I know signing up for fraud alert service will mean I will have to thaw them. That's not an issue - I don't mind.
Question (sorry if dumb): is there benefits to having fraud alert or other monitoring services given that all these are frozen to begin with? I am wondering about both, fraud alert services provided by the big 3 as well as services such as CreditKarma, Equifax's 1-year-free TrustedID Premier service, TransUnion's TrueIdentity, Credit Sesame, etc.
If thieves cannot open anything in my name anyway due to freezes, what beneficial alerts can I get?
I can see one downside for signing up: providing my private information to one more company that could be hacked.
[Update September 22, 2017]
Artsdoctor's reply here, helped me with this understanding...
While freeze prevents crooks from opening new accounts at NEW institutions, they might be able to do so at EXISTING ones (but see update below!).
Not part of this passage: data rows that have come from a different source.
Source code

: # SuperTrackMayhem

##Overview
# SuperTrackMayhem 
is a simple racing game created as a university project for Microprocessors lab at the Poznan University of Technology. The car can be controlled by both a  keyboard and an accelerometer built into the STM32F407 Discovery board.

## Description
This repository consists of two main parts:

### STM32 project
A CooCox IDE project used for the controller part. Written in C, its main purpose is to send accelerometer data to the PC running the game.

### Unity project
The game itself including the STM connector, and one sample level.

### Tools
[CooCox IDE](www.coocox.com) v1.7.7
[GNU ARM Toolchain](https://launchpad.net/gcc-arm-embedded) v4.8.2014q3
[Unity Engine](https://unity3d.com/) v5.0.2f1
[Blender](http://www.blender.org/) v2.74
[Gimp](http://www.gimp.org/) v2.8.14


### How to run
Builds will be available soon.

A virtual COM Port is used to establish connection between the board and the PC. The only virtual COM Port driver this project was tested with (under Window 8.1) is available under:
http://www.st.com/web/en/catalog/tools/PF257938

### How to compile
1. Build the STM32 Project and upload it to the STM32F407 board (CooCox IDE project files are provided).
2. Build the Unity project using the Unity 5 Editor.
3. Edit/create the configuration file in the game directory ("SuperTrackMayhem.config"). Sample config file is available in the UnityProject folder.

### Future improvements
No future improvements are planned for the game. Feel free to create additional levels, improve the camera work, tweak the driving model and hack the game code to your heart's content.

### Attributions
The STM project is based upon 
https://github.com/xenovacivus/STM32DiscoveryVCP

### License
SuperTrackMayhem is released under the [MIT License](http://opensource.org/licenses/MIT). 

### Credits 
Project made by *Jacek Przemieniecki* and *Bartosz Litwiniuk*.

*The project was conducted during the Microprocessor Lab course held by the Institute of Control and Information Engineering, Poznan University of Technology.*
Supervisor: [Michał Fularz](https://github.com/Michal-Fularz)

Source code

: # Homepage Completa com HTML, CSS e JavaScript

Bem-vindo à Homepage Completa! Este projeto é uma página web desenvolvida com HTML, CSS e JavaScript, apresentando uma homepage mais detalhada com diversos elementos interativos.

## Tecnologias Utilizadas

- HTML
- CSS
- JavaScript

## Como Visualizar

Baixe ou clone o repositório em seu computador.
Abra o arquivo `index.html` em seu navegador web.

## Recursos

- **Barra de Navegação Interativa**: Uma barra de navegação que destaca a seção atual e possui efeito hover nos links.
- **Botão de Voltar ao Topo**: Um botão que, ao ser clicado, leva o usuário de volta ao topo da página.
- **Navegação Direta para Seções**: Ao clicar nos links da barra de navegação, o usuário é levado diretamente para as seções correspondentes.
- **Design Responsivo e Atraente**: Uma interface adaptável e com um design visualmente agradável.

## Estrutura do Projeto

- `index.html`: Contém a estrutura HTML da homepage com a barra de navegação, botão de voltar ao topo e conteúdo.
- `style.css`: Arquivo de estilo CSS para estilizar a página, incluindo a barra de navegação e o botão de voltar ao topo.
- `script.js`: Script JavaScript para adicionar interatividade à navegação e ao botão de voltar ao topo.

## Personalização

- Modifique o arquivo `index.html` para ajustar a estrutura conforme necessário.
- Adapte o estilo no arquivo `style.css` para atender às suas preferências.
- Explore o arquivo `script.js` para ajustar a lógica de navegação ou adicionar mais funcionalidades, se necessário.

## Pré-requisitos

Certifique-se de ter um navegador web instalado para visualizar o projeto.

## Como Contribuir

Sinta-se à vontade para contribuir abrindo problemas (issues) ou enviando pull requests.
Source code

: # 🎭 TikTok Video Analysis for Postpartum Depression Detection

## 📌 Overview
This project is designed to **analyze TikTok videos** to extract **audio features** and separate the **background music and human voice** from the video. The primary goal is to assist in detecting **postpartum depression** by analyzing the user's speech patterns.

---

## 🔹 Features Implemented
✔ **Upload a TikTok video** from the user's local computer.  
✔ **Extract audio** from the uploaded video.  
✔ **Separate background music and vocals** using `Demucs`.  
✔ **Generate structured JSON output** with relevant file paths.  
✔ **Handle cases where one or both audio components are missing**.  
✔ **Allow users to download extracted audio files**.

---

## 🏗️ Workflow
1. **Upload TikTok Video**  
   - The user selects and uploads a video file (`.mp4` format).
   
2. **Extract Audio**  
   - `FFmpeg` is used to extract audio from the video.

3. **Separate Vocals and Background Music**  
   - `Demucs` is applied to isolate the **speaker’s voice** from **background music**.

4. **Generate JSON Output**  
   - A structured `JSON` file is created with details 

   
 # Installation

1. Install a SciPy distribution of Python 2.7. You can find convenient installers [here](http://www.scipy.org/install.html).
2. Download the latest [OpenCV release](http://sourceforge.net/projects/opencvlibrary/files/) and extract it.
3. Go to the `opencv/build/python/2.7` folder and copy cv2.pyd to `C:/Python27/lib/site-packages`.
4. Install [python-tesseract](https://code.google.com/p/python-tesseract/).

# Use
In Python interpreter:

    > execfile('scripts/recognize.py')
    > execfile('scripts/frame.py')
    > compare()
Thus,
(a) fraud alerts is the only thing that may help prevent such new account openings (since EXISTING institutions may see fraud alert now on the account, while accessing the credit reports)
(b) credit monitoring alerts help identifying such new accounts after-the-fact quicker than self-monitoring credit reports once a year
Is above understanding correct now?
Which leads me to another question ... what about OLD institutions? Do financial institutions that USED TO HAVE my accounts have access to my now-frozen credit reports (say if they retained enough information about me)?
[Update September 24, 2017]
A boglehead PMed me that in their (multi-year) experience, EXISTING institutions can only do soft pulls, while hard pulls still get denied (e.g. when increasing your limit or applying for new credit with them). In fact, a good technique to see if your freeze is working is to periodically try to up your credit limit by a little to make sure it gets denied.
I separately saw that some institutions (e.g. Bank of America) may approve you for new credit without hard pull if they had done a hard pull within prior 30 days.
Regarding OLD institutions, here is a phrasing I got from Innovis letter:
Since it mentions "existing" account relationship and "existing" creditor (note: it also says "affiliates"), I assume freeze should prevent OLD institutions from opening new accounts.Innovis letter wrote:A security freeze does not apply to circumstances in which you have an existing account relationship and a copy of your report is requested by your existing creditor or its agents or its affiliates for certain types of account review, collection, fraud control, or similar activities.